The purpose of this paper is to explore internet users’ experiences of cyberhate in the aspects of ethnicity, religion, sexual preference and political perspective.
Researchers employed an exploratory survey method to examine internet users’ experiences of cyberhate. The participants of the study were determined by purposive sampling methods to attain maximum variety among internet users with high-level digital literacy skills. The data were collected from 355 internet users affiliated with two universities in Turkey and the USA using a personal data form and a survey (Cyberhate Experience Survey) of which reliability and validity indexes were ensured.
The results indicated that participants have observed and experienced cyberhate at different levels targeting their ethnic, religious, gender-based and political identities. The findings also pointed out that gender, income and socio-political identities are significant variables on exposure to cyberhate regardless of cultural and educational boundaries.
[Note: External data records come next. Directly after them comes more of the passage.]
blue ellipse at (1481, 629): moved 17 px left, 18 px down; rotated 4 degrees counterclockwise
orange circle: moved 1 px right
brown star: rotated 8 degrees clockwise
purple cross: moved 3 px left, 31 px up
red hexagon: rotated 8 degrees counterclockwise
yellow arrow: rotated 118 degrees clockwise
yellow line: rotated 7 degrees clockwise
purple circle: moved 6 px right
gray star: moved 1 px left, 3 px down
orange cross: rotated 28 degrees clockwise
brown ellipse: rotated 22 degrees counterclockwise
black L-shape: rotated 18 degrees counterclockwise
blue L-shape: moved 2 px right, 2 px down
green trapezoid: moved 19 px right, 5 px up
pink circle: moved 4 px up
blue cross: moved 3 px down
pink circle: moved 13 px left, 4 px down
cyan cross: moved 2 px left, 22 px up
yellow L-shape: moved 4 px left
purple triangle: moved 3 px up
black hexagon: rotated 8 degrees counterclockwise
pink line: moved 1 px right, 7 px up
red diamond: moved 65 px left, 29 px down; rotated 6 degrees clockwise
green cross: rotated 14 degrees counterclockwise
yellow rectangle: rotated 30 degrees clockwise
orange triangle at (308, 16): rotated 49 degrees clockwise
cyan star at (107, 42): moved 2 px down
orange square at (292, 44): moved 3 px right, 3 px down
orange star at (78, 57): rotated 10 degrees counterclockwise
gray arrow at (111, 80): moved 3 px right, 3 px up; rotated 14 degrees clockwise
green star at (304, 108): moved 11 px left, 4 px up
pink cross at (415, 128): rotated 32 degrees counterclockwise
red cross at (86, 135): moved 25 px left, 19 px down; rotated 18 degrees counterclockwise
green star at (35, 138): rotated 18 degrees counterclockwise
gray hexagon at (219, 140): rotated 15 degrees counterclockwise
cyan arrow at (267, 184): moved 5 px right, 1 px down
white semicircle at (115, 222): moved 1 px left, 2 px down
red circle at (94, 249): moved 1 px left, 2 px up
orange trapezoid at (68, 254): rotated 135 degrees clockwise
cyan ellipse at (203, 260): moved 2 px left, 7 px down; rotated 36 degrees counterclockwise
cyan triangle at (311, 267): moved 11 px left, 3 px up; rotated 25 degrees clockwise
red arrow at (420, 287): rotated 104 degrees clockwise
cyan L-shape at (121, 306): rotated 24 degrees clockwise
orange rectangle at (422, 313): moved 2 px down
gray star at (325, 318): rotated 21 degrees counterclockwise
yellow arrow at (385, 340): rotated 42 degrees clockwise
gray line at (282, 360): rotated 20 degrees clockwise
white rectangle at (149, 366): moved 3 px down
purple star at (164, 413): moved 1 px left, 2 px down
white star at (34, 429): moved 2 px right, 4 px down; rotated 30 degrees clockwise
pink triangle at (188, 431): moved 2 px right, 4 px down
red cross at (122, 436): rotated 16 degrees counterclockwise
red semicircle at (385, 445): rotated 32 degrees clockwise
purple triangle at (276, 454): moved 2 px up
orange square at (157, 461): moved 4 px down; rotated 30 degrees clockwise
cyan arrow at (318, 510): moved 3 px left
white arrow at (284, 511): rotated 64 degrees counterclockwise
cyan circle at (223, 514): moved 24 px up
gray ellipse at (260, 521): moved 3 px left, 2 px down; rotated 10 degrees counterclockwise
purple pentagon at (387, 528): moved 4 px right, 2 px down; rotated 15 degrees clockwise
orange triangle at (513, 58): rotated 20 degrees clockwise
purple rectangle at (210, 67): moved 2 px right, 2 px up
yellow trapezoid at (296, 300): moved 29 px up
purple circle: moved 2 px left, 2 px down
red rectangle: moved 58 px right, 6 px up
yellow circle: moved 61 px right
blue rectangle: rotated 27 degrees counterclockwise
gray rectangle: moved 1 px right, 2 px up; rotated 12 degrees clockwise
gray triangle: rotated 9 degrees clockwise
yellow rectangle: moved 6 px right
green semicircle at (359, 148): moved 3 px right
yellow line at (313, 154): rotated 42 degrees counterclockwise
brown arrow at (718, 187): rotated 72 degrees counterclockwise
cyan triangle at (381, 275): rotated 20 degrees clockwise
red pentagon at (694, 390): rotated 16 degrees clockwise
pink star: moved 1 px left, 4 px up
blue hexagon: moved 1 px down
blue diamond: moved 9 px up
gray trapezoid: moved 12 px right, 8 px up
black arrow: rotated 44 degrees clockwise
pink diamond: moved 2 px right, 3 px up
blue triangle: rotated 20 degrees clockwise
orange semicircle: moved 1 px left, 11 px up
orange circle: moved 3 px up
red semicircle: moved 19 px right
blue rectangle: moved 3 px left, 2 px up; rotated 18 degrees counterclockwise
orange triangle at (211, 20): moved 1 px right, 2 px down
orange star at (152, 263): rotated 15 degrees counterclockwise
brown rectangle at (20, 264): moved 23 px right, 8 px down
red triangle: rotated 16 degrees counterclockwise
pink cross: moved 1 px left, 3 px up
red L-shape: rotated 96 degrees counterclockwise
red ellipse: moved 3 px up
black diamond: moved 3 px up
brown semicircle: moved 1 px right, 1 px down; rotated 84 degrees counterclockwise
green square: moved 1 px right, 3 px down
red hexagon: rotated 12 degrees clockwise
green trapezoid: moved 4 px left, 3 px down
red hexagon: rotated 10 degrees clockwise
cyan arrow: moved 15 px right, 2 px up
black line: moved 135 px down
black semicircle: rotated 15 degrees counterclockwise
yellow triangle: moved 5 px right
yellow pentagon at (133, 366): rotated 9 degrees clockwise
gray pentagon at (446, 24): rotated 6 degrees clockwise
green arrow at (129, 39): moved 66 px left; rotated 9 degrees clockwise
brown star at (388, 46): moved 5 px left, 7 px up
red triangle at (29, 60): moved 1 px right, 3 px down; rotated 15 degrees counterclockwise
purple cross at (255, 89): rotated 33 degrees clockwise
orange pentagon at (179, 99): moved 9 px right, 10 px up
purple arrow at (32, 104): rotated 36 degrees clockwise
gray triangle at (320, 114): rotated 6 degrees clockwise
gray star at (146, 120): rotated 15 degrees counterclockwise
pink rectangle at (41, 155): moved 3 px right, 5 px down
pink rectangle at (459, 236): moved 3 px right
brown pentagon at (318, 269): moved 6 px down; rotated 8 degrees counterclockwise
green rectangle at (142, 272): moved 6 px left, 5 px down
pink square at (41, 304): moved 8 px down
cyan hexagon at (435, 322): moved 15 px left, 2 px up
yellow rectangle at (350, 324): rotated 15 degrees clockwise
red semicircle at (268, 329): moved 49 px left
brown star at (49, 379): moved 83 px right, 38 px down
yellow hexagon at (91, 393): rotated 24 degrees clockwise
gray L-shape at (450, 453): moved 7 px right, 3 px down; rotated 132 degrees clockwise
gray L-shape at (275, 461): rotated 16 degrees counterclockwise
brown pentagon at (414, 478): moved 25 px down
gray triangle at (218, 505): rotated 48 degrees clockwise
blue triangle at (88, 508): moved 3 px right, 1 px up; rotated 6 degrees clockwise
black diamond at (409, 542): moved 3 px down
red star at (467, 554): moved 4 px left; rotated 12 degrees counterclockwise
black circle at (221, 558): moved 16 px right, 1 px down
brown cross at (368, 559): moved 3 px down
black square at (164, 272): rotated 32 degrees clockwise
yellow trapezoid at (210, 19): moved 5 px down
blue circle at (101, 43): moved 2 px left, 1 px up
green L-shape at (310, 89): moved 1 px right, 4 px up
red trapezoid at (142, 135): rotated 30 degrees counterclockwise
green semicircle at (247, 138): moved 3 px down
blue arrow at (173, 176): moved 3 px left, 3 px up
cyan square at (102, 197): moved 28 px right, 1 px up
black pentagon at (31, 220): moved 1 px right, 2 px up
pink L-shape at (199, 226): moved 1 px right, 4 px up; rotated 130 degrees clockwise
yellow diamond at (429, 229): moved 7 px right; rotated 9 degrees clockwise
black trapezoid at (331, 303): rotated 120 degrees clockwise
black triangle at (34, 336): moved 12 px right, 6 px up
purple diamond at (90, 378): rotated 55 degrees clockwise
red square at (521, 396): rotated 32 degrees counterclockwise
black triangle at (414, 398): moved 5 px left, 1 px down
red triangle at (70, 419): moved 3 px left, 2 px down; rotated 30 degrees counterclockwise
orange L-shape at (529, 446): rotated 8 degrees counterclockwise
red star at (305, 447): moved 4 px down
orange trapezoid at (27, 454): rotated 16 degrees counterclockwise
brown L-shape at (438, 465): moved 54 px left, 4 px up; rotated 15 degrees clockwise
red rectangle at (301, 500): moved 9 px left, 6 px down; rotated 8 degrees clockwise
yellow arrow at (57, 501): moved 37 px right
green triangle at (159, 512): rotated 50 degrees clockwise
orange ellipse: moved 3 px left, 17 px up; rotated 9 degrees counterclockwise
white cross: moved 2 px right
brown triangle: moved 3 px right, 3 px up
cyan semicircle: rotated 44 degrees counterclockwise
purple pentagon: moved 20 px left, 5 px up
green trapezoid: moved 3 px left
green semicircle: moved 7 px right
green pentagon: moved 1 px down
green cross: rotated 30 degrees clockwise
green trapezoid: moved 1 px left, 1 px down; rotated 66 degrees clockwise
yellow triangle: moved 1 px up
The majority of survey respondents reported that they had encountered cyberhate mostly on social media platforms.
The findings of the study imply that to address the hate speech problem comprehensively, the author must enlighten people, change their way of thinking and broaden their perspectives by using measures such as intercultural dialogue, critical thinking, media literacy, education on tolerance and diversity.
This research was intended to contribute into the need to elaborate on various aspects of cyberhate, which is shared by academics, thinkers, journalists and educators. It may also serve to clarify how frequently internet users encounter hateful content and harassment online, which can have social consequences and influence young people’s trust to other people.